When it comes to winding down your career, the bright lights of life and relaxing with your feet up are practically blinding. However, for many, this isn’t necessarily a reality.
The workplace can offer many positive benefits to your wellbeing. The first of many being regular company from colleagues who you may have come to know well over the years. An absence of company is something many retirees find particularly difficult to cope with. What people often don’t realise is that retiring needn’t be thought of in absolutes.
If you ask anyone who’s retired, you’re most likely to hear about the time freed up to spend with family and friends. Something a lot of us spend most of our lives trying to find the time for.
However, it can be hard to gauge before retirement how much time out of your week can realistically be dedicated to this. Especially when other friends and family may still have many daily obligations. Finding your balance takes time, and luckily there’s an option to consider before simply hanging up work forever. And verbalising the difficulties we face in adjusting to life outside of the workplace can be incredibly hard.
With years of experience in the workplace – perhaps even in the role you’re currently in – you are an invaluable resource to your employer. A resource they likely aren’t going to want to let go of, and this presents a great opportunity for negotiating a contract that suits the stage of life you’re at.
Whether you’re ready to claim your pension – or already doing so – moving to a part-time contract could help you make more time for the people that matter to you. Enabling you to enjoy those twilight years with more financial security and freedom to spend your free time enjoying yourself. Not simply trying to catch up on chores.
Talking to your employer
Before making a final decision on retirement, your first step should be to discuss all the options with your line manager. Having an in-depth understanding of what adjustments are available to you will allow you to negotiate in good faith. Not every workplace is necessarily going to be able to facilitate a change to a part-time contract. But knowing what reduction in hours is possible is an important starting point.
An alternative to a reduction in contract is seeking employment elsewhere, potentially in a sector with hours and types of work that better suit the point of your life you’re reaching. The flexible nature of retail could mean holding onto the socialising that we all rely on for a sense of emotional wellbeing.
Another option might be part-time teaching and lecturing for those within highly skilled professional roles. Whether desk-based or manual labour, this is an opportunity to work in a role with less physical and time demands. Where your years of experience and expertise can be put to use in teaching the next generation of professionals. Passing on those skills.
Whether it’s a natural evolution of your skillset and training, or simply something you’ve always wanted to try, it is important to recognise the breadth of experience you have to offer.
Making the money work
For some, the biggest concern with retiring is whether the financials add up. Whether it’s dealing with lower pension contributions or a period out of work meaning you haven’t paid in what you’d have liked to, it can be a stressful position to find yourself in.

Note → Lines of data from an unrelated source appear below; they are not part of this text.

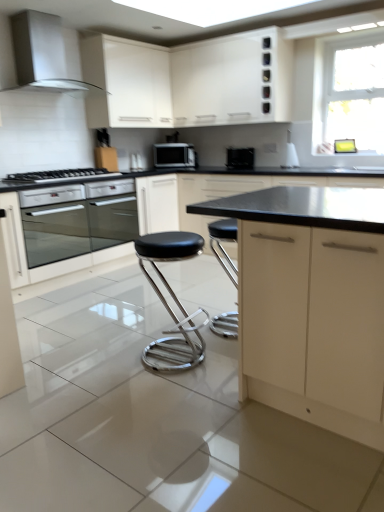
Question: Relative to black matte cabinet at center, positioned as the 2th cabinetry in bottom-to-top order, is satin silver range hood at upper left in front or behind?

Choices:
 (A) front
 (B) behind

Answer: (A)

Question: From the image's perspective, is satin silver range hood at upper left positioned above or below black matte cabinet at center, marked as the 3th cabinetry in a top-to-bottom arrangement?

Choices:
 (A) below
 (B) above

Answer: (B)

Question: Considering the real-world distances, which object is closest to the matte black microwave at center?

Choices:
 (A) satin silver range hood at upper left
 (B) black glossy toaster at center
 (C) satin silver oven at lower left
 (D) black stainless steel gas stove at left
 (E) matte cream cabinet at center, acting as the fourth cabinetry starting from the top

Answer: (B)

Question: Which is nearer to the satin silver range hood at upper left?

Choices:
 (A) matte cream cabinet at center, acting as the fourth cabinetry starting from the top
 (B) white matte cabinet at upper center, arranged as the fourth cabinetry when ordered from the bottom
 (C) black stainless steel gas stove at left
 (D) black leather stool at center
 (E) satin silver oven at lower left

Answer: (B)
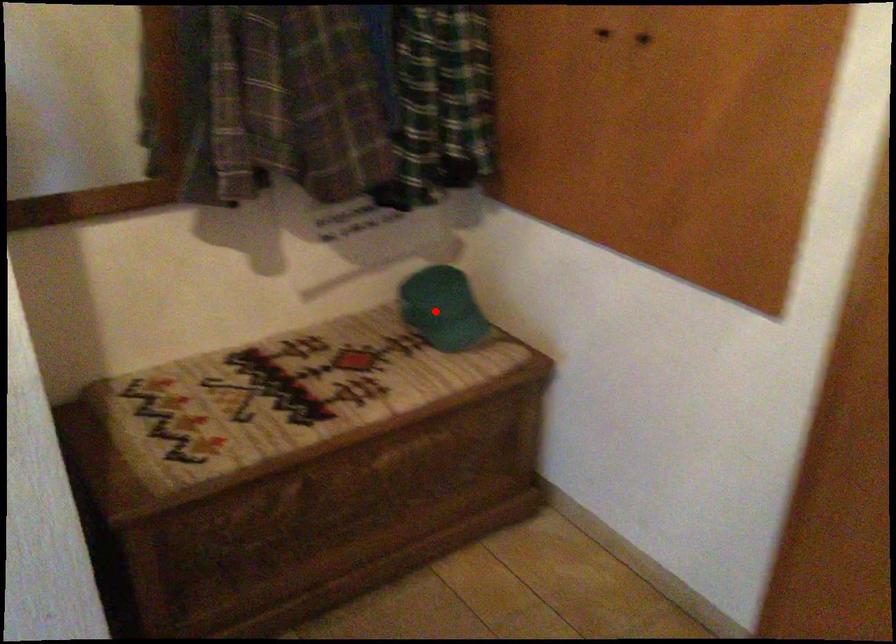
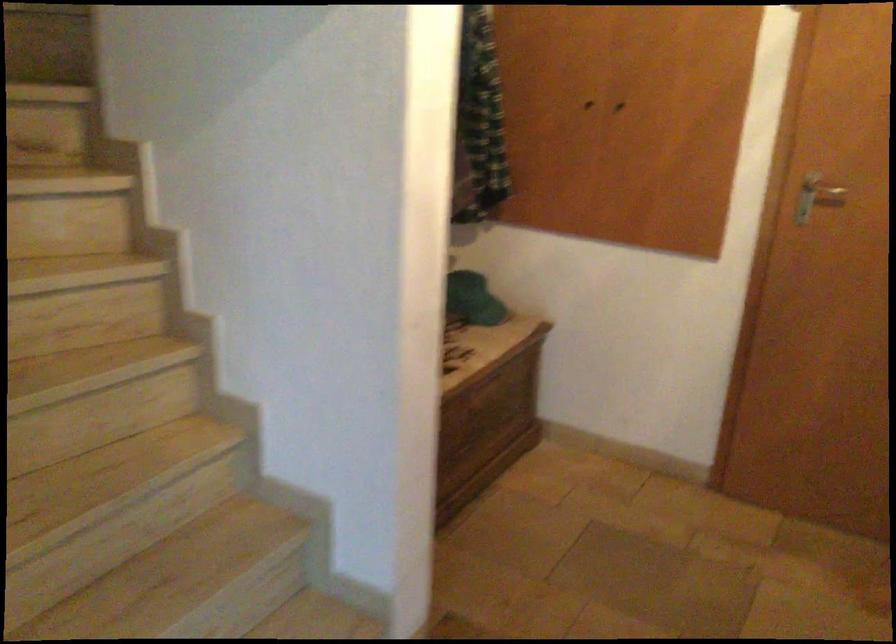
Locate, in the second image, the point that corresponds to the highlighted location in the first image.

(472, 299)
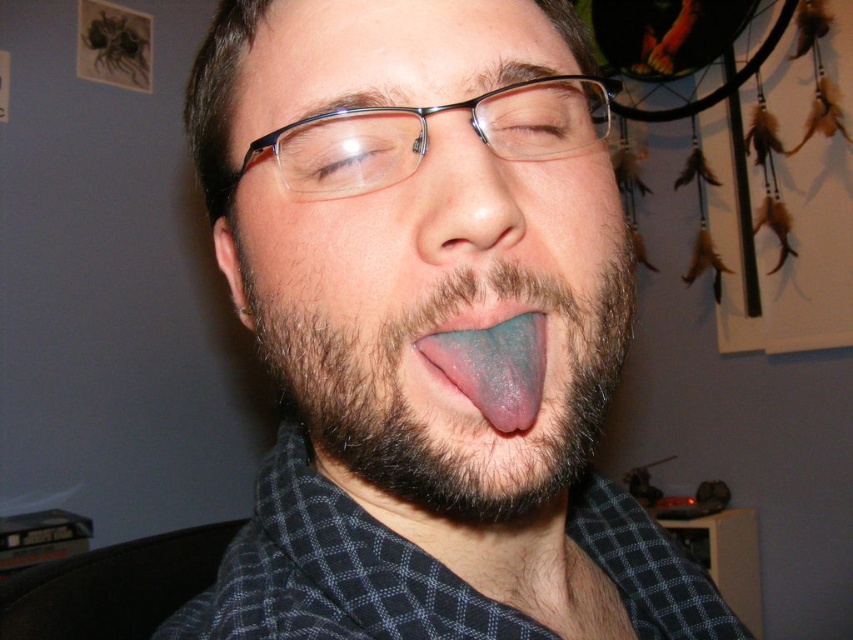
You are a dentist examining a patient and notice two tongues in the image, a matte blue tongue at center and a blue glossy tongue at center. Which one is located to the left of the other?

The matte blue tongue at center is positioned on the left side of the blue glossy tongue at center.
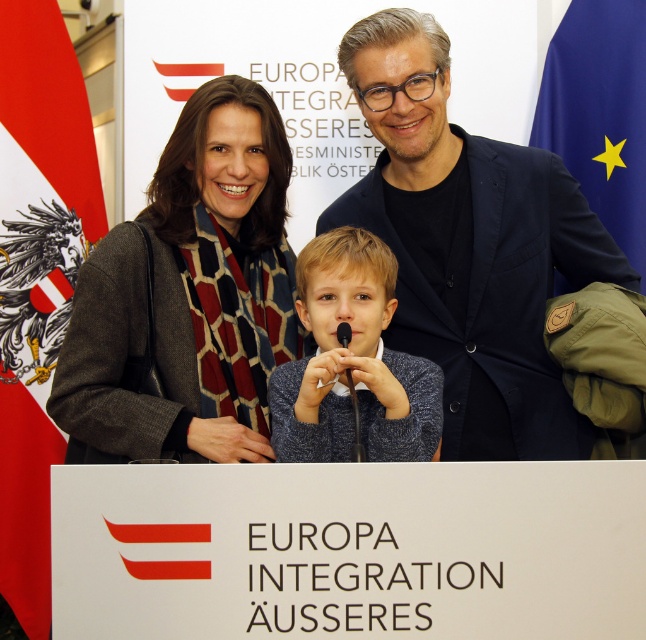
You are a photographer at the event and want to take a photo of the dark gray wool coat at center and the black matte microphone at center. Which object will appear larger in the photo?

The dark gray wool coat at center will appear larger in the photo because it is closer to the viewer than the black matte microphone at center.

What is the location of the point with coordinates (x=185, y=291) in the image?

The point with coordinates (x=185, y=291) is located on the dark gray wool coat at center.

You are attending a press conference and notice two items on the podium. The dark gray wool coat at center and the black matte microphone at center. Which item is positioned to the left of the other?

The dark gray wool coat at center is to the left of the black matte microphone at center.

Aside from the obvious advice – speaking to your family or a financial advisor – part-time work may be a fantastic way to alleviate some of the financial burdens of retirement. For many, part-time work may allow a greater degree of financial stability than a pension alone. Although it may be worth calculating your tax deductions when deciding what route to take. There are lots of calculators available online that will help you to work out what you would take home at the end of the month.
Making the decision
When it comes to planning for your future, remaining realistic is crucial. Having a thorough understanding of your income and all of your outgoings cannot be avoided. So, if it’s something you normally prefer not to think about, it might be worth putting together a spreadsheet. You can then use this to work out whether the drop in income from retiring – or the combination of halving your contract and claiming your pension – is something that you’re comfortable living on.
However, the most important factor to consider is how you’ll feel about either decision. Choosing to leave work after a lifetime of comforting familiarity can be a daunting thing to consider. But so can missing out on all life has to offer in retirement. Striking a balance between the two might be the perfect solution.